A comparison between both CNN implementations reveals that the incorporation of feature descriptors did yield a slight improvement in performance. However, this increase in accuracy is not significant enough to confidently draw any conclusions and further analysis is necessary to confirm the value (or lack thereof) of classical features as secondary inputs into a convolutional neural network for photo geolocation. For the time being, the results suggest that classical features do not offer much value for photo geolocation when convolutional neural networks are an option.

It should be noted that even the optimized convolutional neural networks do not achieve accuracy anywhere near the level necessary to be used as a means for geotagging. A mean error of approximately 270 kilometers is still significant even if it’s a clear improvement over the random approach.

Attempting to use these models for precise geotagging would yield extremely misleading results and should thus be avoided. A more realistic use case would be to use modeled probability distributions as a prior for other computer vision tasks.

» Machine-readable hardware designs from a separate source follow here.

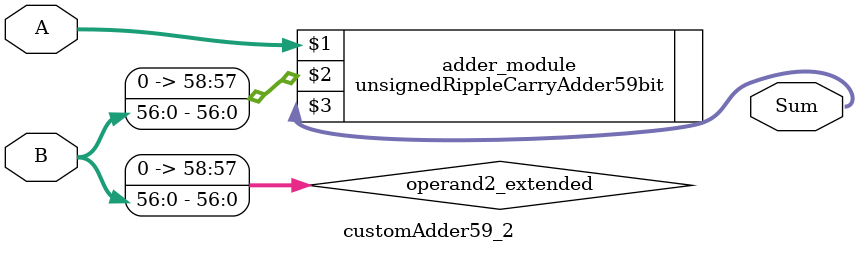
<source format=v>
module customAdder59_2(
                        input [58 : 0] A,
                        input [56 : 0] B,
                        
                        output [59 : 0] Sum
                );

        wire [58 : 0] operand2_extended;
        
        assign operand2_extended =  {2'b0, B};
        
        unsignedRippleCarryAdder59bit adder_module(
            A,
            operand2_extended,
            Sum
        );
        
        endmodule
        
</source>
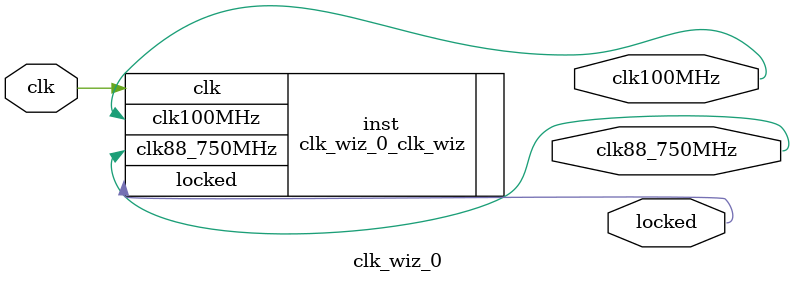
<source format=v>


`timescale 1ps/1ps

(* CORE_GENERATION_INFO = "clk_wiz_0,clk_wiz_v6_0_9_0_0,{component_name=clk_wiz_0,use_phase_alignment=true,use_min_o_jitter=false,use_max_i_jitter=false,use_dyn_phase_shift=false,use_inclk_switchover=false,use_dyn_reconfig=false,enable_axi=0,feedback_source=FDBK_AUTO,PRIMITIVE=MMCM,num_out_clk=2,clkin1_period=10.000,clkin2_period=10.000,use_power_down=false,use_reset=false,use_locked=true,use_inclk_stopped=false,feedback_type=SINGLE,CLOCK_MGR_TYPE=NA,manual_override=false}" *)

module clk_wiz_0 
 (
  // Clock out ports
  output        clk100MHz,
  output        clk88_750MHz,
  // Status and control signals
  output        locked,
 // Clock in ports
  input         clk
 );

  clk_wiz_0_clk_wiz inst
  (
  // Clock out ports  
  .clk100MHz(clk100MHz),
  .clk88_750MHz(clk88_750MHz),
  // Status and control signals               
  .locked(locked),
 // Clock in ports
  .clk(clk)
  );

endmodule

</source>
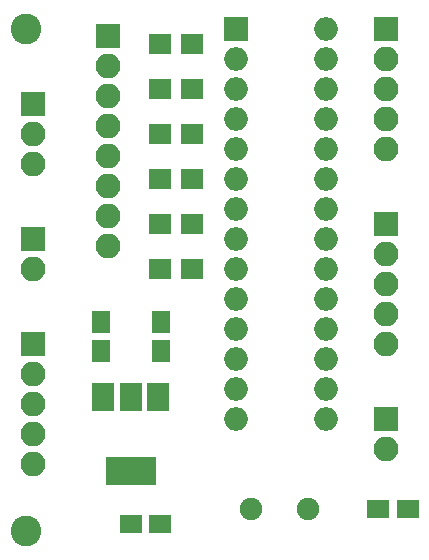
<source format=gbr>
G04 #@! TF.FileFunction,Soldermask,Top*
%FSLAX46Y46*%
G04 Gerber Fmt 4.6, Leading zero omitted, Abs format (unit mm)*
G04 Created by KiCad (PCBNEW 4.0.7) date 02/16/18 12:23:05*
%MOMM*%
%LPD*%
G01*
G04 APERTURE LIST*
%ADD10C,0.100000*%
%ADD11R,4.200000X2.400000*%
%ADD12R,1.900000X2.400000*%
%ADD13C,1.900000*%
%ADD14R,2.100000X2.100000*%
%ADD15O,2.100000X2.100000*%
%ADD16R,1.900000X1.650000*%
%ADD17R,1.650000X1.900000*%
%ADD18R,2.000000X2.000000*%
%ADD19O,2.000000X2.000000*%
%ADD20R,1.900000X1.700000*%
%ADD21C,2.600000*%
G04 APERTURE END LIST*
D10*
D11*
X114300000Y-135865000D03*
D12*
X114300000Y-129565000D03*
X112000000Y-129565000D03*
X116600000Y-129565000D03*
D13*
X124460000Y-139065000D03*
X129340000Y-139065000D03*
D14*
X106045000Y-104775000D03*
D15*
X106045000Y-107315000D03*
X106045000Y-109855000D03*
D16*
X114320000Y-140335000D03*
X116820000Y-140335000D03*
X135275000Y-139065000D03*
X137775000Y-139065000D03*
D17*
X111760000Y-125710000D03*
X111760000Y-123210000D03*
X116840000Y-125710000D03*
X116840000Y-123210000D03*
D14*
X112395000Y-99060000D03*
D15*
X112395000Y-101600000D03*
X112395000Y-104140000D03*
X112395000Y-106680000D03*
X112395000Y-109220000D03*
X112395000Y-111760000D03*
X112395000Y-114300000D03*
X112395000Y-116840000D03*
D18*
X123190000Y-98425000D03*
D19*
X130810000Y-131445000D03*
X123190000Y-100965000D03*
X130810000Y-128905000D03*
X123190000Y-103505000D03*
X130810000Y-126365000D03*
X123190000Y-106045000D03*
X130810000Y-123825000D03*
X123190000Y-108585000D03*
X130810000Y-121285000D03*
X123190000Y-111125000D03*
X130810000Y-118745000D03*
X123190000Y-113665000D03*
X130810000Y-116205000D03*
X123190000Y-116205000D03*
X130810000Y-113665000D03*
X123190000Y-118745000D03*
X130810000Y-111125000D03*
X123190000Y-121285000D03*
X130810000Y-108585000D03*
X123190000Y-123825000D03*
X130810000Y-106045000D03*
X123190000Y-126365000D03*
X130810000Y-103505000D03*
X123190000Y-128905000D03*
X130810000Y-100965000D03*
X123190000Y-131445000D03*
X130810000Y-98425000D03*
D14*
X106045000Y-116205000D03*
D15*
X106045000Y-118745000D03*
D20*
X119460000Y-118745000D03*
X116760000Y-118745000D03*
X116760000Y-99695000D03*
X119460000Y-99695000D03*
X116760000Y-107315000D03*
X119460000Y-107315000D03*
X116760000Y-114935000D03*
X119460000Y-114935000D03*
X116760000Y-103505000D03*
X119460000Y-103505000D03*
X116760000Y-111125000D03*
X119460000Y-111125000D03*
D14*
X135890000Y-131445000D03*
D15*
X135890000Y-133985000D03*
D14*
X135890000Y-98425000D03*
D15*
X135890000Y-100965000D03*
X135890000Y-103505000D03*
X135890000Y-106045000D03*
X135890000Y-108585000D03*
D14*
X135890000Y-114935000D03*
D15*
X135890000Y-117475000D03*
X135890000Y-120015000D03*
X135890000Y-122555000D03*
X135890000Y-125095000D03*
D14*
X106045000Y-125095000D03*
D15*
X106045000Y-127635000D03*
X106045000Y-130175000D03*
X106045000Y-132715000D03*
X106045000Y-135255000D03*
D21*
X105410000Y-98425000D03*
X105410000Y-140970000D03*
M02*

</source>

  1. Hays, James, and Alexei A. Efros. ”IM2GPS: estimating geographic information from a single image.” Proceedings of the IEEE Conf. on Computer Vision and Pattern Recognition. IEEE, 2008.  2 3 4 5

  2. Browning, Kellen. “Siberia or Japan? Expert Google Maps Players Can Tell at a Glimpse.” The New York Times, The New York Times, 7 July 2022, https://www.nytimes.com/2022/07/07/business/geoguessr-google-maps.html. 

  3. Murgese, Fabio, et al. ”Automatic Outdoor Image Geolocation with Focal Modulation Networks.” (2022). 

  4. Weyand, Tobias, Ilya Kostrikov, and James Philbin. ”Planet-photo geolocation with convolutional neural networks.” European Conference on Computer Vision. Springer, Cham, 2016. 

  5. Kaur, Amanpreet, and B. V. Kranthi. ”Comparison between YCbCr color space and CIELab color space for skin color segmentation.” International Journal of Applied Information Systems 3.4 (2012): 30-33. 

  6. Krieger, Louis WMM, et al. ”Method for improving skin color accuracy of three-dimensional printed training models for early pressure ulcer recognition.” Innovations and Emerging Technologies in Wound Care. Academic Press, 2020. 245-279. 

  7. Torralba, Antonio, Rob Fergus, and William T. Freeman. ”Tiny images.” (2007). 

  8. Kosecka, Jana, and Wei Zhang. ”Video compass.” European Conference on Computer Vision. Springer, Berlin, Heidelberg, 2002.  2

  9. Oliva, Aude, and Antonio Torralba. ”Modeling the shape of the scene: A holistic representation of the spatial envelope.” International Journal of Computer Vision 42.3 (2001): 145-175.